After a brief test ride and a few fit adjustments in the parking lot, we rolled out toward the historic shotgun houses near the Martin Luther King Jr. National Historic Site.  From there we began a rambling clockwise route roughly encircling the Little Five Points, Inman Park, and Cabbagetown neighborhoods.

After stopping for an iconic downtown Atlanta photo, we paused again to explore street art along a short section of the Atlanta Beltline (including one of three “tiny doors” that we encountered).  From there, we rode the Freedom Park Trail passing by The Carter Center.  A few shady streets later, we arrived at Little Five Points, Atlanta’s “answer to Haight-Ashbury”.  Little Five Points is proud to have exactly three non-local establishments:  The post office, a Starbucks, and an American Apparel.

After more shady residential streets and another short stint on the Freedom Park Trail, we entered Inman Park proper. Sadly, we rolled PAST the King of Pops HQ & Walk Up Window. (“Mmmm, popsicles…”)  Several blocks later, we stopped for a story about a pair of iconic houses, and their connections to the Coca-Cola company.  A bit further on, we discovered the butterfly flags marking the first neighborhood in Altanta to gentrify.

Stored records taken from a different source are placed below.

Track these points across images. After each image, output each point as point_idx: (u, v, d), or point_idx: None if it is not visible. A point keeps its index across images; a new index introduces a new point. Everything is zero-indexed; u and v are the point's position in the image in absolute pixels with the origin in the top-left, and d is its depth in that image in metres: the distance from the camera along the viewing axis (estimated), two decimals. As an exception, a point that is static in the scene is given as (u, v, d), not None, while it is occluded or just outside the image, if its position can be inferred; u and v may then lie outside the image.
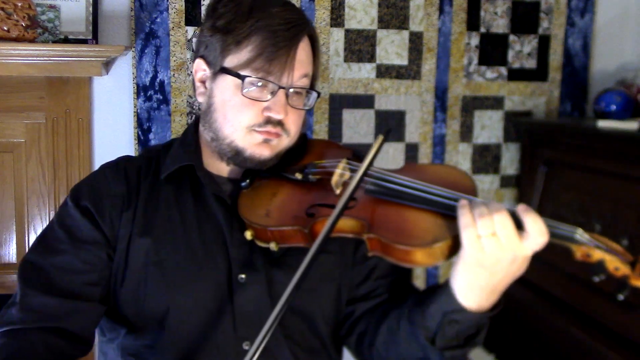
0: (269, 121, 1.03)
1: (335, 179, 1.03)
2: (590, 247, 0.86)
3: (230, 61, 1.03)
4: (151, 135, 2.02)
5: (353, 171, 1.04)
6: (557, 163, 2.00)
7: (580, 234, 0.87)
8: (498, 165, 2.31)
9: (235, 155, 1.06)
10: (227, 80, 1.04)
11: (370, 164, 0.95)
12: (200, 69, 1.09)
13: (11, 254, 1.93)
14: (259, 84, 1.02)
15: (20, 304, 1.02)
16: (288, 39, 1.01)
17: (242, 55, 1.02)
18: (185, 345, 1.04)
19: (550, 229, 0.86)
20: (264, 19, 1.01)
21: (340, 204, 0.90)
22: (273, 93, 1.02)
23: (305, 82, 1.07)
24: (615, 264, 0.85)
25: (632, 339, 1.60)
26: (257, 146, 1.04)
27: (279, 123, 1.04)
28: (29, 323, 1.00)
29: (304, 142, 1.17)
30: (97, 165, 1.99)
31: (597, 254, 0.86)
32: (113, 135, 2.02)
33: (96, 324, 1.08)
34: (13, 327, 1.00)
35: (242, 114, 1.03)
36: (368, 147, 2.13)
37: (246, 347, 1.02)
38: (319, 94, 1.10)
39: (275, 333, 1.03)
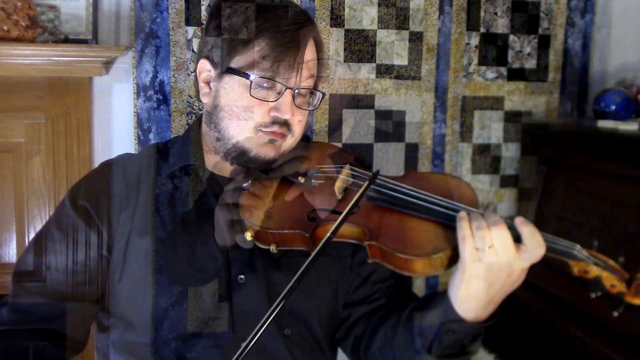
0: (275, 121, 1.03)
1: (338, 184, 1.03)
2: (587, 264, 0.87)
3: (237, 62, 1.02)
4: (151, 135, 2.02)
5: (356, 177, 1.05)
6: (557, 163, 2.00)
7: (579, 250, 0.88)
8: (498, 165, 2.31)
9: (239, 155, 1.06)
10: (234, 81, 1.03)
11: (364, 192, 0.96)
12: (205, 69, 1.07)
13: (11, 254, 1.93)
14: (266, 84, 1.01)
15: (11, 305, 1.02)
16: (296, 39, 1.01)
17: (249, 56, 1.01)
18: (183, 344, 1.04)
19: (549, 244, 0.87)
20: (271, 20, 1.00)
21: (342, 217, 0.90)
22: (280, 93, 1.02)
23: (310, 82, 1.07)
24: (612, 281, 0.87)
25: (632, 339, 1.60)
26: (263, 146, 1.04)
27: (285, 123, 1.03)
28: (19, 324, 1.01)
29: (306, 145, 1.17)
30: (97, 165, 2.00)
31: (595, 271, 0.87)
32: (113, 135, 2.03)
33: (89, 324, 1.08)
34: (2, 328, 1.01)
35: (249, 114, 1.03)
36: (368, 148, 2.14)
37: None
38: (323, 95, 1.10)
39: (273, 333, 1.04)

Next up, a fast, dark ride through the heavily graffitied Krog Street Tunnel followed by a photo taking break at the Cabbagetown terminus.  Heading west along Wylie Street, we encountered more murals along the concrete railroad embankment.  We then circled back to Sweet Cheats for a brief cupcake and bio-break.

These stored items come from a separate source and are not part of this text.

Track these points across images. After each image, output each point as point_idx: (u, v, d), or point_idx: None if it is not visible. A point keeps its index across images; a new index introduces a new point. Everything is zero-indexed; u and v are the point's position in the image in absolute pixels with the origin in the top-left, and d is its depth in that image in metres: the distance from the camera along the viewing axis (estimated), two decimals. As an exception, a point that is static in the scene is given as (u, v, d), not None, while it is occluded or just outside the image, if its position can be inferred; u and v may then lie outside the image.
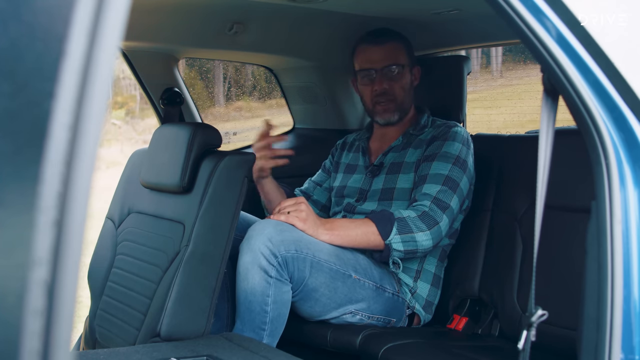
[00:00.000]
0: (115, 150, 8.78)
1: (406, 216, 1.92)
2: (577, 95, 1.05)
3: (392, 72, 2.13)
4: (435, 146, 2.07)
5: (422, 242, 1.91)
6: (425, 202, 1.95)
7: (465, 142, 2.07)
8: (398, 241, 1.90)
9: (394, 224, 1.90)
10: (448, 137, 2.06)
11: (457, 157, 2.03)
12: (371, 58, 2.15)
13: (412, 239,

Following the break, we pedaled a short distance to the site of the Fullton Bag and Cotton Mills.  A portion of the historic mill was converted to loft apartments in the late 90s.  Hundred year old walls overlook the inviting modern pool.  Just around the corner, we rode through a residence of a different sort, the Historic Oakland Cemetery.  The cemetery predates the Civil War and serves as both a final resting place and peaceful city park.

The final leg of the tour took us past the Ebenezer Baptist Church and the King Center, once again, before returning to the bike shop.

What We Liked

  • Just about everything.  The location of the shop and tour route are nearly ideal to experience a cross-section of Atlanta.
  • The bikes were in very good condition (a couple were brand new) and set up for us in advance.  The name tags were a nice touch.
  • Walt was an enthusiastic, knowledgeable guide.  Sara was learning the ropes and having a second guide to help with intersections in busy Atlanta added to our safety.
  • Plenty of water provided before and after the ride.

What Could be Better

  • One of our riders had requested an e-bike.  She wasn’t able to use the throttle, but the pedal assist worked fine.  Kudos to Walt for emailing us after the ride to explain the quirks of how that bike usually works.
  • I sure could have gone for that King of Pops popsicle  🙂

Should You Go?

Absolutely, highly recommended!  

Of note, Bicycle Tours of Atlanta also runs “Street Art” and “Twilight” tours.